US health officials are monitoring the Ebola outbreak in Africa but say the risk of the deadly disease spreading to the US is remote.



The Centres for Disease Control on Monday sent a health alert to US doctors about the outbreak. There are no travel restrictions to the West Africa region hit by the disease, The Associated Press reported.

But last month, the CDC issued a mid-level travel advisory for health workers.

Susan Rice, US national security adviser, said in a televised interview on Monday the outbreak was of “grave concern”.

“We are very much present and active in trying to help the countries of the region and the international authorities like the World Health Organisation address and contain this threat. But it is indeed a very worrying epidemic,” Rice told MSNBC News.

Two American aid workers in Liberia have contracted the Ebola virus and it has killed the Liberian husband of an American woman who said he could have easily brought the disease home to the US.

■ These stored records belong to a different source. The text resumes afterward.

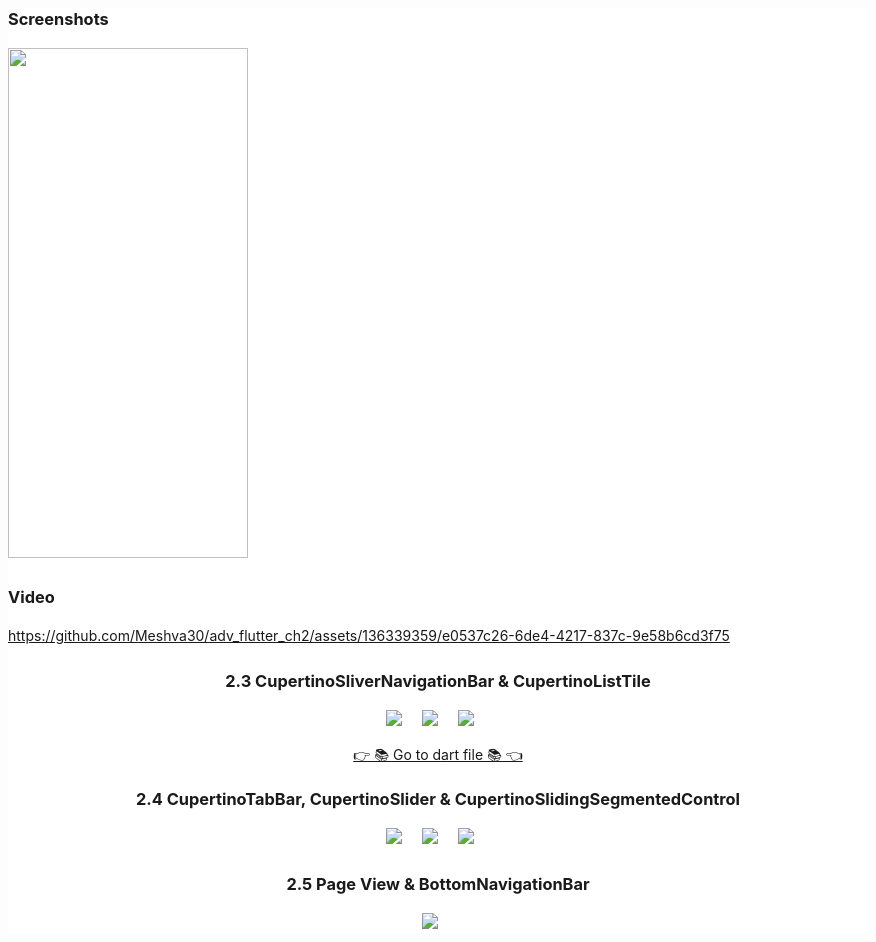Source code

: ### Screenshots 

<div align="left">
<img src= "https://github.com/Meshva30/adv_flutter_ch2/assets/136339359/c3689c83-8897-43f5-9da7-f593f1b99372" height = 510 width = 240> &nbsp;&nbsp;&nbsp;&nbsp; 

</div>


### Video  
https://github.com/Meshva30/adv_flutter_ch2/assets/136339359/e0537c26-6de4-4217-837c-9e58b6cd3f75



  <h3 align="center">2.3 CupertinoSliverNavigationBar  & CupertinoListTile</h3>
<p align="center">
  <img src='https://github.com/Meshva30/adv_flutter_ch2/assets/136339359/f9e06bd6-e308-42ce-bb9b-0665295e17d5' width = 300>&nbsp;&nbsp;&nbsp;&nbsp;
  <img src='https://github.com/Meshva30/adv_flutter_ch2/assets/136339359/49d456df-6ea8-4804-9c13-838f5f72817c' width = 300>&nbsp;&nbsp;&nbsp;&nbsp;
  <img src='https://github.com/Meshva30/adv_flutter_ch2/assets/136339359/b592afa7-3f69-4d7e-9c1a-7e6c7f7d1838' width = 300>&nbsp;&nbsp;&nbsp;&nbsp;

  <div align="center">
    <a href="https://github.com/Meshva30/adv_flutter_ch2">👉 📚 Go to dart file 📚 👈</a>

<video src="https://github.com/Meshva30/adv_flutter_ch2/assets/136339359/86ecbed7-add2-449b-b1b1-c2c07b405907" width="400">
  <video src="https://github.com/Meshva30/adv_flutter_ch2/assets/136339359/786a23e5-fdbd-46c2-9345-efbccccb09ee" width="400">

 
  </div>
</p>
      




  <h3 align="center">2.4 CupertinoTabBar, CupertinoSlider & CupertinoSlidingSegmentedControl</h3>
<div align="center">
  <img src='https://github.com/Meshva30/adv_flutter_ch2/assets/136339359/ddfb1d85-262d-4e89-a5d7-035906c32401' width = 300>&nbsp;&nbsp;&nbsp;&nbsp;
  <img src='https://github.com/Meshva30/adv_flutter_ch2/assets/136339359/027eae30-d52c-4595-92e1-ead4597dcafe' width = 300>&nbsp;&nbsp;&nbsp;&nbsp;
  <img src='https://github.com/Meshva30/adv_flutter_ch2/assets/136339359/95c2c5aa-9fb0-47c7-aa3b-eb8278d9ba3e' width = 300>&nbsp;&nbsp;&nbsp;&nbsp;
</div>
 <div><video src="https://github.com/Meshva30/adv_flutter_ch2/assets/136339359/e26b7a3e-f97b-4f8d-a063-7d709f8faefb" width="400"></div>
  <div>
    <video src="https://github.com/Meshva30/adv_flutter_ch2/assets/136339359/4b1f8867-f4ad-473c-922c-83f6e94ba91e" width="400">
  </div>
<div>   <video src="https://github.com/Meshva30/adv_flutter_ch2/assets/136339359/3b476ee9-2e38-4f82-9b3f-27b417ea960d" width="400"> 
</div>


  <h3 align="center">2.5 Page View & BottomNavigationBar</h3>
<div align="center">
  <img src='https://github.com/Meshva30/adv_flutter_ch2/assets/136339359/fed96945-3746-4af0-b1c2-cc8e652775fa' width = 300>&nbsp;&nbsp;&nbsp;&nbsp;
</div>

The family of Patrick Sawyer, who died on July 24, recently returned to the US for a visit. The CDC said they were not affected.

Officials stressed people are not contagious until they show symptoms, and the Sawyer’s family left Liberia days before he fell ill.

Sawyer, a consultant for Liberia’s Finance Ministry in his 40s, collapsed on arrival at Lagos airport.

He was put in isolation at the First Consultants Hospital in Obalende, one of the most crowded parts of a city that is home to 21 million people.

Nigeria on alert

Lagos shut and quarantined the hospital where he died, the first recorded case of the highly-infectious disease in Nigeria.

“The private hospital was demobilised [evacuated] and the primary source of infection eliminated. The decontamination process in all the affected areas has commenced,” Jide Idris, Lagos state health commissioner, said.

He said the hospital would be closed for a week and staff would be closely monitored.

Accoring to the Lagos state Health Ministry, authorities were monitoring 59 people who were in contact with Sawyer, including at the airport – although the ministry said the airline had yet to provide a passenger list for the flights Sawyer used.

Derek Gatherer, a virologist at Britain’s University of Lancaster, said anyone on the plane near Sawyer could be in “pretty serious danger”, but that Nigeria was better placed to tackle the outbreak than its neighbours.

“Nigerians have deep pockets and they can do as much as any Western country could do if they have the motivation and organisation to get it done,” he said.

Nigeria’s largest air carrier, Arik Air, has suspended flights to Liberia and Sierra Leone because of the Ebola risk, Ola Adebanji, the airline’s spokesman, said in an email on Monday.

Ebola has killed 672 people in Guinea, Liberia and Sierra Leone since it was first diagnosed in February.

The fatality rate of the current outbreak is around 60 percent although the disease can kill up to 90 percent of those who catch it.

Highly contagious, its symptoms include vomiting, diarrhea and internal and external bleeding.